Asking the Right Questions
It is not often I share links from the Daily Mail but I have to share this article from Jamie Carragher – “English players are weak… we think we are making them men but we’re creating babies” – an excellent piece on the failure of the English national team. In particular, this quote stood out for me:
“Why can’t the elite of English football cope with these moments? Is this what the academies are breeding? Players no longer think for themselves — ‘You didn’t ask me,’ is one of the most used sayings a coach or manager will hear. In those moments, you can’t keep looking over to the bench for guidance or instructions. You make your own decisions. You shouldn’t need to be told ‘do it’ — it should just come naturally that you ‘do it’.”
The importance of instinct and critical thinking in decision making cannot be understated. I think the weakness highlighted by Carragher – people not being able to think for themselves – is not limited to football. From our education system to the development of people in the corporate world, the fostering of individual thinking is not high on the agenda.

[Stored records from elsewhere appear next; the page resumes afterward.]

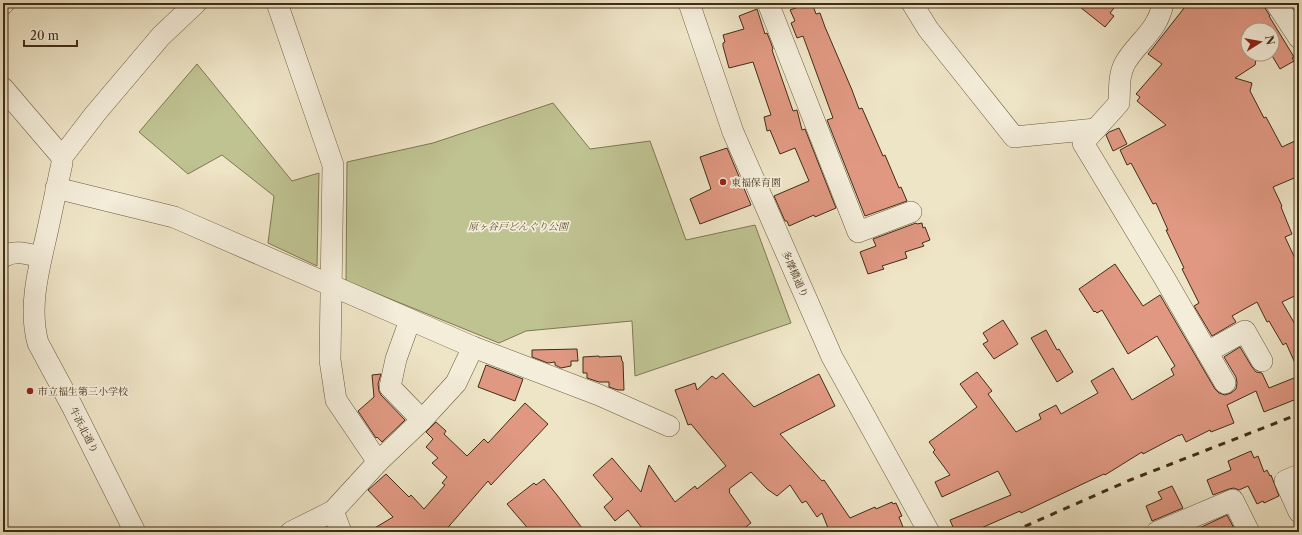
<svg xmlns="http://www.w3.org/2000/svg" width="1302" height="535" viewBox="0 0 1302 535" font-family="'Libre Caslon Text','Noto Serif JP',serif">
	<rect width="100%" height="100%" fill="#eee4c6"/>
	<filter id="stains"><feTurbulence type="fractalNoise" baseFrequency=".005" numOctaves="4"/><feColorMatrix values="0 0 0 0 .2 0 0 0 0 .09 0 0 0 0 .02 0 0 0 .5 -.17"/></filter>
	<radialGradient id="worn" r=".72"><stop offset=".6" stop-color="#630" stop-opacity="0"/><stop offset="1" stop-color="#630" stop-opacity=".3"/></radialGradient>
	<g fill="#bfc291" stroke="#807852">
		<polygon points="197,64 292,181 319,173 317,266 268,243 274,196 222,155 188,174 139,132"/>
		<polygon points="553,103 590,149 650,141 686,240 755,225 791,323 635,376 632,321 526,331 499,343 346,281 347,162 433,143"/>
	</g>
	<g fill="#e09882" stroke="#412d14">
		<polygon points="809,3 812,3 816,14 820,13 825,27 852,90 859,109 862,108 883,156 885,155 899,188 901,187 907,201 865,216 827,120 833,118 803,36 797,38 791,23 795,21 790,10"/>
		<polygon points="1075,3 1118,3 1110,13 1114,16 1105,27"/>
		<polygon points="1188,3 1259,3 1265,8 1270,16 1269,16 1294,57 1292,58 1294,61 1280,69 1271,54 1272,30 1248,30 1248,54 1257,54 1255,65 1235,78 1252,83 1250,91 1264,118 1266,117 1282,147 1299,139 1299,176 1273,187 1282,206 1281,207 1292,234 1285,237 1299,267 1299,294 1282,302 1299,331 1299,372 1286,343 1283,345 1269,321 1267,322 1257,302 1232,316 1236,322 1212,336 1194,306 1199,303 1182,269 1184,268 1166,230 1168,230 1156,203 1153,204 1131,163 1127,165 1120,150 1166,125 1137,101 1140,97 1136,94 1162,64 1148,54"/>
		<polygon points="757,9 765,34 767,33 771,43 773,49 772,50 793,111 797,110 802,130 805,129 836,208 815,217 814,215 789,226 787,221 785,221 774,196 809,181 795,148 780,154 770,130 767,131 764,117 771,115 753,62 729,68 723,46 723,43 725,42 723,35 744,29 739,16"/>
		<polygon points="1119,128 1127,144 1113,151 1106,135 1109,132"/>
		<polygon points="727,148 751,205 700,224 690,199 711,189 700,157"/>
		<polygon points="916,223 917,224 922,223 923,228 925,227 930,240 922,243 924,246 905,252 907,258 882,266 884,269 868,274 860,252 876,246 873,239"/>
		<polygon points="1115,264 1143,306 1160,295 1215,389 1219,393 1225,395 1231,393 1236,389 1237,383 1236,377 1224,357 1240,347 1252,367 1256,372 1262,373 1269,388 1299,376 1299,398 1264,412 1256,391 1227,405 1234,423 1211,432 1210,430 1186,442 1182,434 1179,436 1179,435 1143,454 1142,452 1105,475 1104,474 1021,513 1020,511 972,532 955,532 950,520 1011,495 998,471 942,497 935,482 950,475 933,452 935,450 929,442 977,407 960,384 977,372 992,391 988,394 1016,432 1041,419 1039,414 1056,405 1061,414 1098,393 1091,381 1113,368 1132,400 1174,375 1171,369 1175,366 1157,336 1128,354 1102,310 1097,313 1095,311 1094,312 1079,289"/>
		<polygon points="1003,320 1018,344 994,359 983,344 988,341 983,333"/>
		<polygon points="1046,330 1057,350 1059,349 1073,372 1057,382 1031,338"/>
		<polygon points="577,349 578,361 571,361 571,366 561,368 555,365 555,362 548,363 532,357 532,350"/>
		<polygon points="599,356 599,357 621,356 622,361 623,362 624,390 618,390 609,387 609,382 599,382 587,378 587,373 583,373 583,357"/>
		<polygon points="486,365 523,379 515,401 478,387"/>
		<polygon points="723,373 754,407 819,374 835,406 780,434 822,481 824,480 850,518 875,507 876,509 892,502 893,504 896,503 902,516 899,517 905,532 821,532 828,528 822,513 817,517 806,501 802,503 790,485 777,496 767,489 751,472 729,489 730,491 729,492 751,523 739,532 645,532 628,510 615,521 604,507 613,499 593,475 612,458 641,492 649,465 675,502 695,486 697,489 726,466 691,424 688,425 675,390 695,383 697,390 712,376 716,379"/>
		<polygon points="381,374 378,384 379,391 381,395 405,420 382,442 377,437 376,438 358,411 374,397 372,375"/>
		<polygon points="525,403 548,424 491,485 488,481 444,532 368,532 393,517 368,490 386,474 409,497 411,495 424,509 445,485 442,483 447,477 432,463 438,458 426,447 433,439 426,432 436,422 446,431 444,434 467,456 484,439 488,443"/>
		<polygon points="1251,451 1254,458 1258,456 1264,472 1267,470 1270,476 1271,475 1279,496 1264,503 1263,501 1257,504 1248,486 1239,490 1234,488 1229,489 1213,495 1207,480 1231,470 1228,461"/>
		<polygon points="544,479 557,495 585,532 531,532 507,504 534,483 536,485"/>
		<polygon points="1172,486 1183,508 1152,521 1146,506 1162,499 1158,492"/>
		<polygon points="1227,515 1236,532 1188,532 1193,531"/>
	</g>
	<g fill="none" stroke-linecap="round" stroke-linejoin="round">
		<g stroke="#6c5b40" stroke-width="22">
			<g id="minor">
				<polyline points="277,3 333,165 330,360 336,400 378,462"/>
				<polyline points="689,3 733,132 832,357 929,532"/>
				<polyline points="768,3 858,232 911,212"/>
				<polyline points="912,3 928,29 1014,137 1096,129"/>
				<path d="M 1163,3 C 1158,31 1138,41 1125,63 C 1118,76 1120,89 1119,103 L 1083,143 L 1165,279 L 1225,383"/>
				<polyline points="1276,3 1299,38"/>
				<polyline points="3,4 4,3"/>
				<polyline points="3,88 62,157"/>
				<polyline points="56,188 174,217 473,347 599,395 669,426"/>
				<path d="M 3,257 C 15,249 28,254 41,257"/>
				<polyline points="410,320 396,359 390,387 422,420"/>
				<polyline points="1207,352 1245,331 1262,361"/>
				<polyline points="1299,475 1285,481 1299,512"/>
				<polyline points="333,511 341,532"/>
				<path d="M 135,532 L 73,408 L 38,343 C 28,307 39,268 47,233 C 52,210 57,186 62,163 L 62,157 L 95,114 L 161,36 L 196,3"/>
				<polyline points="291,532 333,511 378,462 422,420 456,383 473,347"/>
				<polyline points="1157,532 1233,500 1249,532"/>
			</g>
		</g>
		<use href="#minor" stroke="#f4edda" stroke-width="21"/>
		<polyline stroke="#412d14" stroke-width="3" stroke-dasharray="7 7" stroke-linecap="butt" points="1012,532 1130,480 1299,414"/>
	</g>
	<g fill="#8f2418" stroke="#f4edda" stroke-width="1.5">
		<circle cx="723" cy="182" r="4"/>
		<circle cx="30" cy="391" r="4"/>
	</g>
	<g text-anchor="middle" dominant-baseline="central" stroke-width="3.5" stroke-linejoin="round" paint-order="stroke">
		<g font-size="10" fill="#412d14" stroke="#f4edda" text-anchor="start">
			<text x="731" y="182">東福保育園</text>
			<text x="38" y="391">市立福生第三小学校</text>
		</g>
		<g font-size="10" font-style="italic" fill="#605233" stroke="#f4edda">
			<text x="518" y="226">原ヶ谷戸どんぐり公園</text>
		</g>
		<g font-size="10" fill="#412d14" stroke="#f4edda">
			<text transform="translate(795 274) rotate(66)">多摩橋通り</text>
			<text transform="translate(84 430) rotate(63)">牛浜北通り</text>
		</g>
	</g>
	<rect width="1302" height="535" fill="none" stroke="#eee4c6" stroke-width="16"/>
	<rect x="4" y="4" width="1294" height="527" fill="none" stroke="#412d14" stroke-width="2"/>
	<rect x="8" y="8" width="1286" height="519" fill="none" stroke="#412d14"/>
	<g transform="translate(1260 42) rotate(79)"><circle r="19" fill="#f4edda" stroke="#aca08b"/>
	<path d="M0-3L7 15L0 10L-7 15Z" fill="#8f2418"/>
	<text y="-6" font-size="11" font-weight="bold" text-anchor="middle" fill="#412d14">N</text>
	</g>
	<path d="M24 40v6h53v-6" fill="none" stroke="#412d14" stroke-width="2"/>
	<text x="30" y="40" font-size="12" fill="#412d14" stroke="#f4edda" stroke-width="3" paint-order="stroke">20 m</text>
	<rect width="100%" height="100%" filter="url(#stains)"/>
	<rect width="100%" height="100%" fill="url(#worn)"/>
</svg>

The point Carra made in his article reminded me of the story from former IBM Chairman Thomas J. Watson, Jr., who wrote that:
“In IBM we frequently refer to our need for ‘wild ducks.’ The moral is drawn from a story by the Danish philosopher, Soren Kierkegaard who told of a man who fed the wild ducks flying south in great flocks each fall. After a while some of the ducks no longer bothered to fly south; they wintered in Denmark on what he fed them. In time they flew less and less. After three or four years they grew so lazy and fat that they found difficulty in flying at all. Kierkegaard drew his point: you can make wild ducks tame, but you can never make tame ducks wild again. One might also add that the duck who is tamed will never go anywhere any more. We are convinced that any business needs its wild ducks. And in IBM we try not to tame them.”
In a world of tame ducks, it is not always easy to remain a wild one.